YOUR INSTRUCTIONS | Give the number of lines in the material below where the word "input" shows up, without anything else.

::::

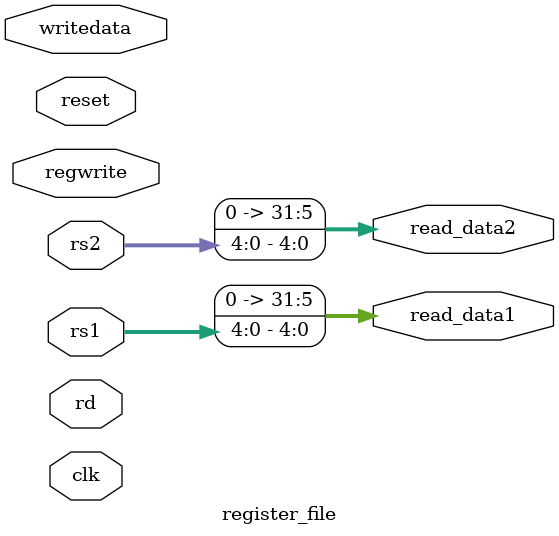
<source format=v>
module register_file(clk, reset, rs1, rs2, rd, regwrite, writedata, read_data1, read_data2);
input clk, reset, regwrite;
input [4:0] rs1, rs2, rd;
input [31:0] writedata;
output [31:0] read_data1, read_data2;

reg [31:0] registers[31:0];

initial begin
registers[0] = 0;
registers[1] = 4;
registers[2] = 2;
registers[3] = 24;
registers[4] = 4;
registers[5] = 1;
registers[6] = 44;
registers[7] = 4;
registers[8] = 2;
registers[9] = 1;
registers[10] = 23;
registers[11] = 4;
registers[12] = 90;
registers[13] = 10;
registers[14] = 20;
registers[15] = 30;
registers[16] = 40;
registers[17] = 50;
registers[18] = 60;
registers[19] = 70;
registers[20] = 80;
registers[21] = 80;
registers[22] = 90;
registers[23] = 70;
registers[24] = 60;
registers[25] = 65;
registers[26] = 4;
registers[27] = 32;
registers[28] = 12;
registers[29] = 34;
registers[30] = 5;
registers[31] = 10;
end

integer i;

always @(posedge clk or posedge reset)
begin
if (reset)
    begin
        for(i=0;i<32;i=i+1)begin
            registers[i] <= 32'b00;
        end
     end
else if (regwrite)begin
    registers[rd] <= writedata;
end
end

assign read_data1 = rs1;
assign read_data2 = rs2;

endmodule
</source>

::::

TASK RESULT | 3